On my own I'd probably never have actually done anything about finishing my degree, but with Ricky's encouragement in particular I'm actually going to. His confidence in me makes me feel like I can do anything; it always did.

*~*~*~*~*

As predicted, I end up crying when they play Ruby that evening. Ricky glances across at me when the opening bars play and gives me a huge smile but much as I want to, I find I can't even watch; I have to walk away from my position at the side of the stage for a few minutes, grab a drink and pull myself together.

Hiding behind one of the huge packing cases they store and transport equipment in I give myself a stern talking to and wipe my eyes. Thankfully while getting ready I'd thought to use the waterproof mascara that Tara had given me a few weeks earlier and when I check the damage using the camera on my phone I see that it isn't too bad. I've looked a hell of a lot worse and hopefully by the time they came off stage I'll look better.

After I've used my phone to check the state of my face I realise that it is showing an email notification in the corner.
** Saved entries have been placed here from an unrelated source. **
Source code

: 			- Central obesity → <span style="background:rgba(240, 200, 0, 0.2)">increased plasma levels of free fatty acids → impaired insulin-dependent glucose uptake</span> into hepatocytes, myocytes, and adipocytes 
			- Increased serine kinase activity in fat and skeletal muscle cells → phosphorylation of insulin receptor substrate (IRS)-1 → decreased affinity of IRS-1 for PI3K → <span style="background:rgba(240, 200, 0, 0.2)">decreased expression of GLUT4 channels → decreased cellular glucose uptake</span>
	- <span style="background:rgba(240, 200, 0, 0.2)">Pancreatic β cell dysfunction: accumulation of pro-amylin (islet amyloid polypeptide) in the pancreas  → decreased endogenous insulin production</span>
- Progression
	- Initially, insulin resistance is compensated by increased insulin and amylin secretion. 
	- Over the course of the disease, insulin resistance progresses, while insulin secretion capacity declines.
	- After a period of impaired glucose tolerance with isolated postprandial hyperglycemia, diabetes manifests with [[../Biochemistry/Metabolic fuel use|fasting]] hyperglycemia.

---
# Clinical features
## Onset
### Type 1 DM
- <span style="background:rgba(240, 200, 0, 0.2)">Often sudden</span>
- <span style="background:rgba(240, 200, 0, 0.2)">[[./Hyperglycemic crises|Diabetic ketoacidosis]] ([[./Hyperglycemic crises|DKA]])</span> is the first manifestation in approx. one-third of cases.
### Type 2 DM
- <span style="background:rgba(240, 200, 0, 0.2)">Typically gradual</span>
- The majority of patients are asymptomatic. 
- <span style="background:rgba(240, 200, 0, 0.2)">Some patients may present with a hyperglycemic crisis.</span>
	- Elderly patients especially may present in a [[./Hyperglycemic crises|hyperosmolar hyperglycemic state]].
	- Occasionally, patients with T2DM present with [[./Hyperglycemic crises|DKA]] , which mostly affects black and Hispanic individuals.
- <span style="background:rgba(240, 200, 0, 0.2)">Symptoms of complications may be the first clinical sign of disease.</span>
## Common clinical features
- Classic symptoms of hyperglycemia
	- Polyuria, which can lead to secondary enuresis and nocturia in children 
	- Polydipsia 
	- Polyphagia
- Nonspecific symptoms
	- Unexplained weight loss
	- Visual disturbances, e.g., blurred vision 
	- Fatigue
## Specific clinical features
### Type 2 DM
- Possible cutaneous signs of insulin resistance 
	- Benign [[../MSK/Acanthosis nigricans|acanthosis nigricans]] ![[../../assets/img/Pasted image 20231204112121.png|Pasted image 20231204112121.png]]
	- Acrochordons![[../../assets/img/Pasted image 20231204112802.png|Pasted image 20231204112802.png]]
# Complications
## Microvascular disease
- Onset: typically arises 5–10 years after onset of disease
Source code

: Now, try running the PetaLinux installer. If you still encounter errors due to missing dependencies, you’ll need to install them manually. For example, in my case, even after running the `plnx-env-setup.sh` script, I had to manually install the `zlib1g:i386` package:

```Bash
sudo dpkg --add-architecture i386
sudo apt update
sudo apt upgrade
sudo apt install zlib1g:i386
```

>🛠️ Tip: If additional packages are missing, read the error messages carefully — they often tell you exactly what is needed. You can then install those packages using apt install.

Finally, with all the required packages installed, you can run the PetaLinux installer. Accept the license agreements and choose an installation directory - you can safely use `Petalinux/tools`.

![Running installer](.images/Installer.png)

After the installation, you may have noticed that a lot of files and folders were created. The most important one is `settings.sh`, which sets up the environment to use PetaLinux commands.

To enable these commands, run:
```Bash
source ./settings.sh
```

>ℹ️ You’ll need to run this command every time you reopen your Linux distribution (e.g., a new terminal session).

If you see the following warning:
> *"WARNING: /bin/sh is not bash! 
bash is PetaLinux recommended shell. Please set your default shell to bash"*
I almost ignore it but for some reason I change my mind. Wandering back to the side of the stage I tap the screen, opening my emails to quickly check what has come in, not expecting anything of importance. I stare at the screen in disbelief when I see that I've already had a reply from Martha. I read it quickly, not really taking it in, then slip the phone back into my bag. I'll look at it properly later; for now I have to get back to watching Ricky.

Other than my tears over Ruby the gig is amazing; right from the opening bars of The Angry Mob, to the closing notes of Oh My God, I'm enthralled. Jack had been right when he told me that Ricky is mental on stage, although mental probably wouldn't be the word I'd use; passionate springs to mind more, but I suppose it depends what your perspective is. I don't think Ricky stands still for a moment while he's on stage; he's clearly in his element. Watching him is exhausting and thrilling and also a huge turn on.

*~*~*~*~*

"So what did you think of last night?" Ricky murmurs as he runs his fingers down my arm, tickling me a little.